H1: The division in America could swiftly change if the Christian church heeded the calling of 1 Peter 2:21 “To this you were called, because Christ suffered for you, leaving you an example, that you should follow in his steps.” NT Wright put it this way: “Jesus came to earth to bring something new, through the launch of a kingdom that was not of this world. As citizens of that kingdom, we are to be instruments of God’s new creation, planting signposts in hostile soil that show a different way to be human.”  The early church changed their world through being faithfully present to follow in the footsteps of Jesus.  We could too.

H2: The truth crises in America would swiftly change if the Christian church, the ekklesia, would:

  1. Heed the scriptural admonition to “establish road markers…make yourself guideposts” by refusing to: blindly trust our fallible intuitions, blindly trust our tribes and media outlets, blindly embrace “new” unwarranted ideas, and blindly holding tight to our opinions.
  2. Seek knowledge and wisdom like a “scout,” like a hunt for hidden treasure encapsulated by virtue, humility and an openness to diverse counsel.
  3. Taking to heart the calling of Philippians 4:8 “Finally, brethren, whatsoever things are true, whatsoever things are honest, whatsoever things are just, whatsoever things are pure, whatsoever things are lovely, whatsoever things are of good report; if there be any virtue, and if there be any praise, think on these things.”

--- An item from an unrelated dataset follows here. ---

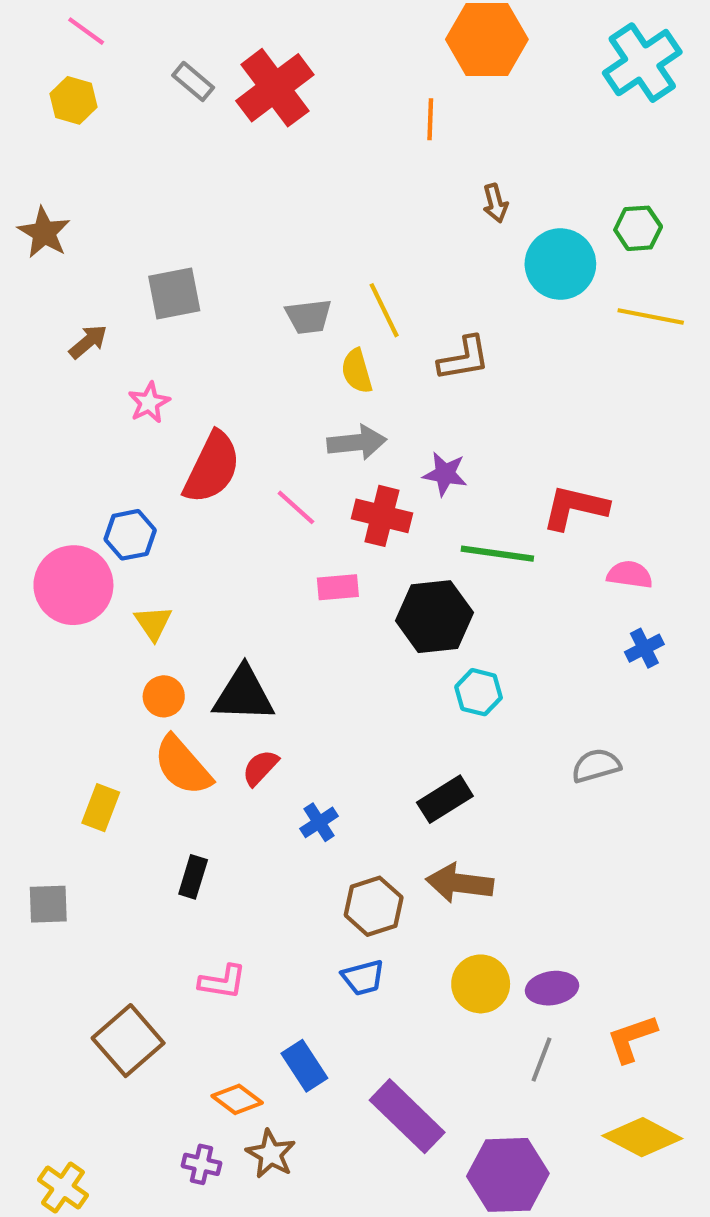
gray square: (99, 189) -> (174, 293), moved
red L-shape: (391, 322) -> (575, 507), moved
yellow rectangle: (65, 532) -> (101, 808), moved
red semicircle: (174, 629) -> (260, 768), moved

There’s never been a time where the scriptural injunction to “Be on your guard and stay awake” is more needed for the discernment of truth and the avoidance of deception.  In fact, none of this truly works without first establishing boundaries as it’s nearly impossible to follow the rest when entwined in a partisan or populist worldview born of our culture wars.  So, let’s be on guard, honor wisdom’s diverse foundations, and then commit to the core of the gospel: dying to self, putting others before us, being attune to the Spirit, and with a singular focus on Jesus.